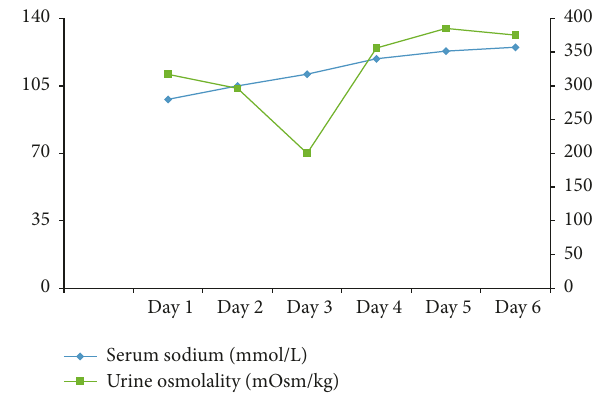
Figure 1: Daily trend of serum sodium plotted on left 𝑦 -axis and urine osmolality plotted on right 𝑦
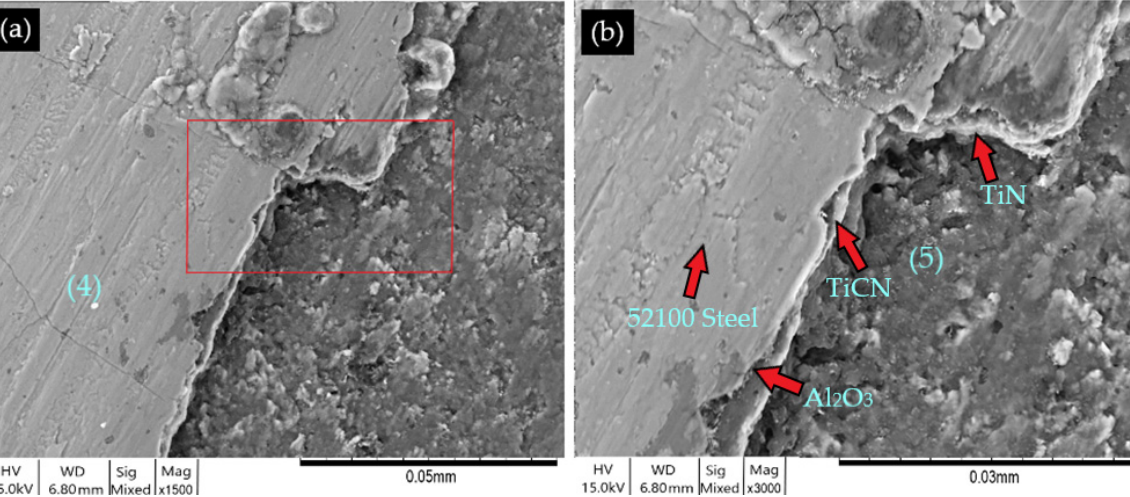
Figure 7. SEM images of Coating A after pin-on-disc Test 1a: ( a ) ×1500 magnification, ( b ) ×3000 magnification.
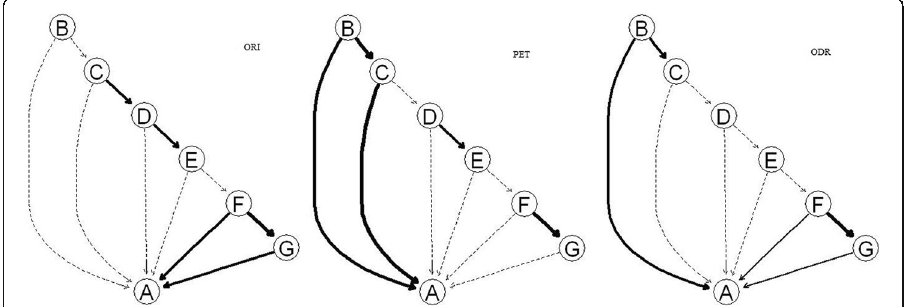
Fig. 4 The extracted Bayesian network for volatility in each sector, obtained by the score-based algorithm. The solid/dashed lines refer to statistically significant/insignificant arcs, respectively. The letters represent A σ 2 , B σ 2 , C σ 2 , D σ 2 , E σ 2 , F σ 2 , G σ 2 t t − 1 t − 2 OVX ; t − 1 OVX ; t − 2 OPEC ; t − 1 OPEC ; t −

==

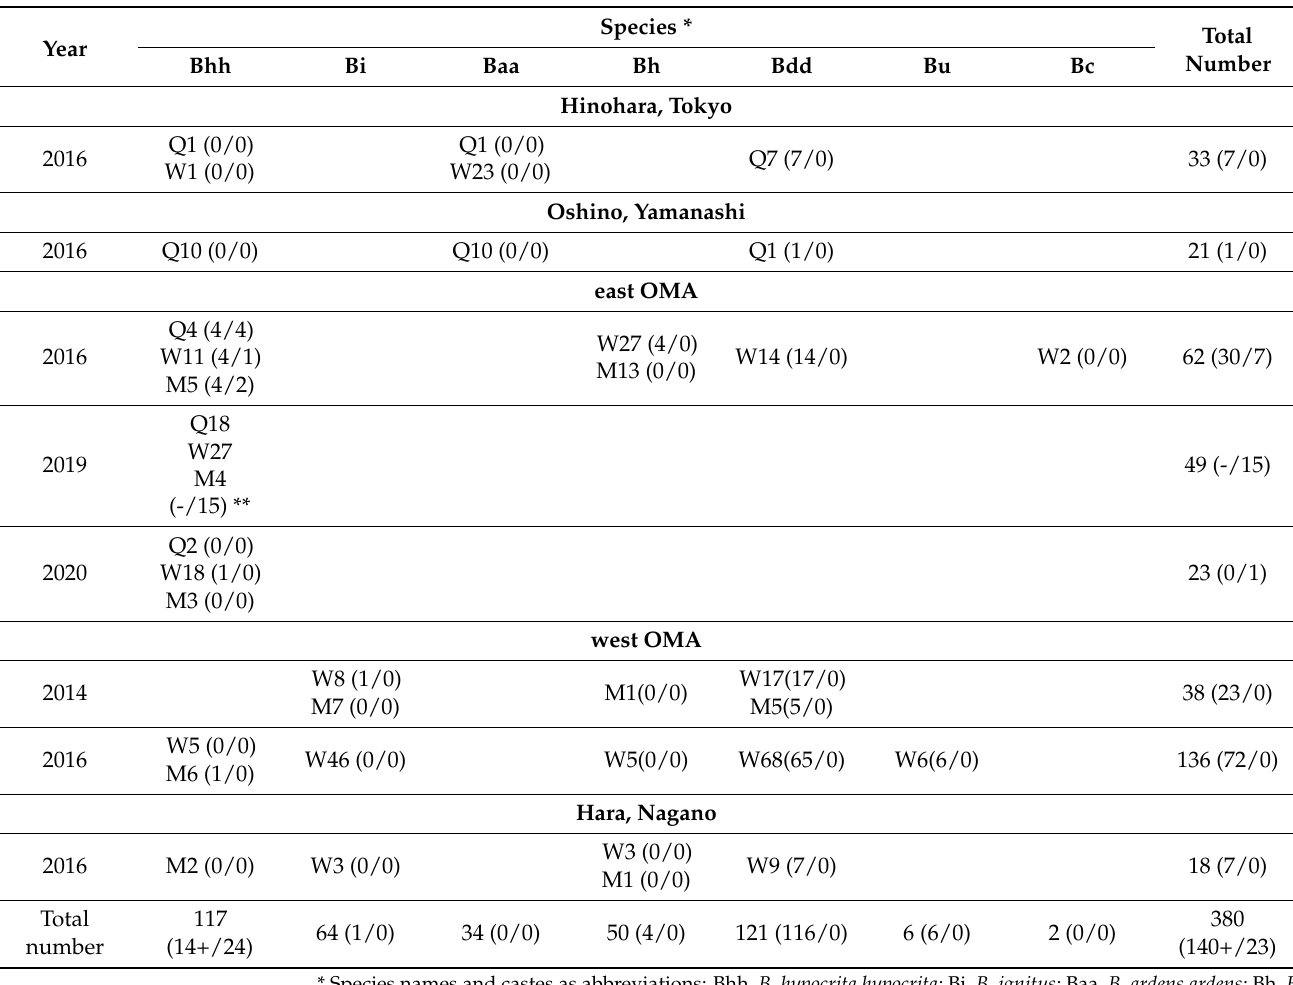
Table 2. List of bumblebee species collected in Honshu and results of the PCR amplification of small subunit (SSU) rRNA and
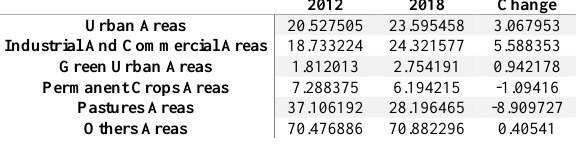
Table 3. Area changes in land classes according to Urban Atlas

| To do |
What you need to produce is an exact copy of the entries above, limited to the lines from the one with "Figure 1: Daily" up to and including the one with "Fig. 4 The extracted", without pictures.

| Written response |
Figure 1: Daily trend of serum sodium plotted on left 𝑦 -axis and urine osmolality plotted on right 𝑦
Figure 7. SEM images of Coating A after pin-on-disc Test 1a: ( a ) ×1500 magnification, ( b ) ×3000 magnification.
Fig. 4 The extracted Bayesian network for volatility in each sector, obtained by the score-based algorithm. The solid/dashed lines refer to statistically significant/insignificant arcs, respectively. The letters represent A σ 2 , B σ 2 , C σ 2 , D σ 2 , E σ 2 , F σ 2 , G σ 2 t t − 1 t − 2 OVX ; t − 1 OVX ; t − 2 OPEC ; t − 1 OPEC ; t −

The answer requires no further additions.